Good points by Sean, Bryan, and Jon. Because of that, my post will be simple.

Entertaining. Elijah Wood reminded me of Shane. His character is something straight out of Shane directed Musical Madness. Truly made me laugh. Those ninja stars!

It seems the title of the film made the main character feel like the place changed for the worse only to leave her behind. Honestly, that's life. She'll have to do something about it to change the city. In this film, she did but only to her situation. I wonder, though, was the director making a statement about inner city decay. Maybe that's making too much of the film.

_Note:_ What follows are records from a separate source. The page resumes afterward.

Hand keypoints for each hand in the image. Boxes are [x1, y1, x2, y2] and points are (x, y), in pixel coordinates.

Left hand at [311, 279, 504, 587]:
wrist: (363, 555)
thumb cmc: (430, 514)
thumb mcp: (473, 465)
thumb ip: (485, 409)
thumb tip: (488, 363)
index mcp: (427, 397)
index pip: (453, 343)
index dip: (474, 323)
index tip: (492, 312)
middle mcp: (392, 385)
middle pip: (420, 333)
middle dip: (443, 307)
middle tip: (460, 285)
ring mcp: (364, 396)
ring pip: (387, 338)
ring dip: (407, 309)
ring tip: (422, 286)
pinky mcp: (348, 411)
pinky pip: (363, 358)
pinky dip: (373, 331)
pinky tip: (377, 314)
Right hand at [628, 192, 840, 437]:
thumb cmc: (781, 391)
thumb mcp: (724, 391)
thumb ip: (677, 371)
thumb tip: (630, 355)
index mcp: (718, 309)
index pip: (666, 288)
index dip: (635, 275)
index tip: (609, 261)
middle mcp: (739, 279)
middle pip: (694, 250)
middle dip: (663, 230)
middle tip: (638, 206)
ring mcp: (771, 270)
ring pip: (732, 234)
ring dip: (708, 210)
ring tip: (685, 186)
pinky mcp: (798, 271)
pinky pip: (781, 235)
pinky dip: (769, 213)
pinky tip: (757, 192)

All in all, it was an ok film. Not too many complaints.

Grade: B-

Reply
Cooker
10/3/2017 02:40:19 pm

IDFAHITWA (I’ll use the acronym, too) was an entertaining film to say the least. I chuckled at the dying woman’s final words at the beginning, and then the movie proceeded to one bizarre incident after another, ending in a chaotic explosion of gunfire and madness. I enjoyed Elijah Wood’s character. It reminded me of Sean Astin in 50 First Dates, not the character itself, but a role out of the norm from what we are accustomed to. A good mix of action and comedy. A month late to the party, so not much more to say. Giving this a solid B.